_Provided records_
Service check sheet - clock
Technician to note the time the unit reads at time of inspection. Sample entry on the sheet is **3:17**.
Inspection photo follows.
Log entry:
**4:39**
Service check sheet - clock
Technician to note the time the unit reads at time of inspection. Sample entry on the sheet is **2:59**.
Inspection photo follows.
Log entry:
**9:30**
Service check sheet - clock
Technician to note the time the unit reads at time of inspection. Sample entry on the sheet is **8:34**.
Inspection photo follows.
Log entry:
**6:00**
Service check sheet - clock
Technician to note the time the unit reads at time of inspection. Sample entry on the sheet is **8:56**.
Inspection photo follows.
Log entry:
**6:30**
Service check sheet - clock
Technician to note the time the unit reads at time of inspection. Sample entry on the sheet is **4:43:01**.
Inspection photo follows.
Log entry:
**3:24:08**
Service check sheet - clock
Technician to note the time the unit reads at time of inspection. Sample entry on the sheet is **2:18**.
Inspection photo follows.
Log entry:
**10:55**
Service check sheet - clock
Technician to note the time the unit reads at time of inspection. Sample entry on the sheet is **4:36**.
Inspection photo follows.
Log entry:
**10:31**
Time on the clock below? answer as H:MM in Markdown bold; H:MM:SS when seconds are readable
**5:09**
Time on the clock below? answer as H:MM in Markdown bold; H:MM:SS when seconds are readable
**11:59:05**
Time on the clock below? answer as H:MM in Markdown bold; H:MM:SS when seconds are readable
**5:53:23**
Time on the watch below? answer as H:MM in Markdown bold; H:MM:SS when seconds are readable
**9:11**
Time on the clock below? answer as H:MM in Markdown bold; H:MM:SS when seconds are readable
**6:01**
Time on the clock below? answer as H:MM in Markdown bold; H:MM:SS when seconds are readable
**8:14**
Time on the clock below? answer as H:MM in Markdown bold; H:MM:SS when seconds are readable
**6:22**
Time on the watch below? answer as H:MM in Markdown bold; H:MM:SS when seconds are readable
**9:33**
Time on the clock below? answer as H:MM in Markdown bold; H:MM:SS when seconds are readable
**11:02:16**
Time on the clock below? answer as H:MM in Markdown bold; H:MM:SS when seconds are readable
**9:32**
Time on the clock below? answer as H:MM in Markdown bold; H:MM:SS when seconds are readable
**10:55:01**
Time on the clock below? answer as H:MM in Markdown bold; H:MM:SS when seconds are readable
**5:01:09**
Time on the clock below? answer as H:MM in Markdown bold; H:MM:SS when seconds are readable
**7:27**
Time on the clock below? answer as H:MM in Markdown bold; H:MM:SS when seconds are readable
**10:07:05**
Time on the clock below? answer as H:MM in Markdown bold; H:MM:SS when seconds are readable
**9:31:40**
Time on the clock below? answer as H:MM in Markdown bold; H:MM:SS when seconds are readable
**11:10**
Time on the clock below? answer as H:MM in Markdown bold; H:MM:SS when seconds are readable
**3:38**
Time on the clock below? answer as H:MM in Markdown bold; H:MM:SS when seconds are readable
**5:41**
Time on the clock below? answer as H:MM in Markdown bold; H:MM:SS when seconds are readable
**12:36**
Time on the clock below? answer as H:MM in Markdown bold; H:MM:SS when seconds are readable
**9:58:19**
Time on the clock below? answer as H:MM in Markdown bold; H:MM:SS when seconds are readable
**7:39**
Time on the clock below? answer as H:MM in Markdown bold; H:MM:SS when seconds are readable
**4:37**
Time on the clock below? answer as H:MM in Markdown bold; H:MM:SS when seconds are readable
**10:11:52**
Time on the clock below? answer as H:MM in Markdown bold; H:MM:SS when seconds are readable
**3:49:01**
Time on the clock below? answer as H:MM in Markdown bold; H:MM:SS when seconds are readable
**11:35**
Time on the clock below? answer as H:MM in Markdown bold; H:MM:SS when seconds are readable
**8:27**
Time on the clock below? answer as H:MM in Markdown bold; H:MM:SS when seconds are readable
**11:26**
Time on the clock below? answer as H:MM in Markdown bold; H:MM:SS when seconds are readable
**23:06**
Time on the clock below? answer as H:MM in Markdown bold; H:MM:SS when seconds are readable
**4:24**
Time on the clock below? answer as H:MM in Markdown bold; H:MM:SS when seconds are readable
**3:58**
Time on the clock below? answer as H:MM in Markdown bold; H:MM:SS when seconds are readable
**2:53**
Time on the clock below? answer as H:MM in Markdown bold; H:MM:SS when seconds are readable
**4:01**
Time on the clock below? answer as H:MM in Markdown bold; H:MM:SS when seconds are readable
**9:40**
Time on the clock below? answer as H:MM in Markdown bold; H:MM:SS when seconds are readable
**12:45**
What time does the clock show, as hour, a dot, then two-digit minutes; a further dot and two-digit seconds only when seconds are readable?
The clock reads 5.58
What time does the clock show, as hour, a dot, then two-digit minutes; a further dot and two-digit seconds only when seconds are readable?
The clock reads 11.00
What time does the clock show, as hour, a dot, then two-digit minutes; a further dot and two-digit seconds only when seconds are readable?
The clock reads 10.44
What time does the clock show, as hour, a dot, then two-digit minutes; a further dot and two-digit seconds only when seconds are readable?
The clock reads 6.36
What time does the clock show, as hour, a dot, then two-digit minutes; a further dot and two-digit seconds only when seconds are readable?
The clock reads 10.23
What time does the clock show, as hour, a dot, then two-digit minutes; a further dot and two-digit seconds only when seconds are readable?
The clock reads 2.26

_What to produce_
Which lines of the listing above contain the string "Sample" with its case matching? Gather every such line and copy each one in full.

_Written solution_
Technician to note the time the unit reads at time of inspection. Sample entry on the sheet is **3:17**.
Technician to note the time the unit reads at time of inspection. Sample entry on the sheet is **2:59**.
Technician to note the time the unit reads at time of inspection. Sample entry on the sheet is **8:34**.
Technician to note the time the unit reads at time of inspection. Sample entry on the sheet is **8:56**.
Technician to note the time the unit reads at time of inspection. Sample entry on the sheet is **4:43:01**.
Technician to note the time the unit reads at time of inspection. Sample entry on the sheet is **2:18**.
Technician to note the time the unit reads at time of inspection. Sample entry on the sheet is **4:36**.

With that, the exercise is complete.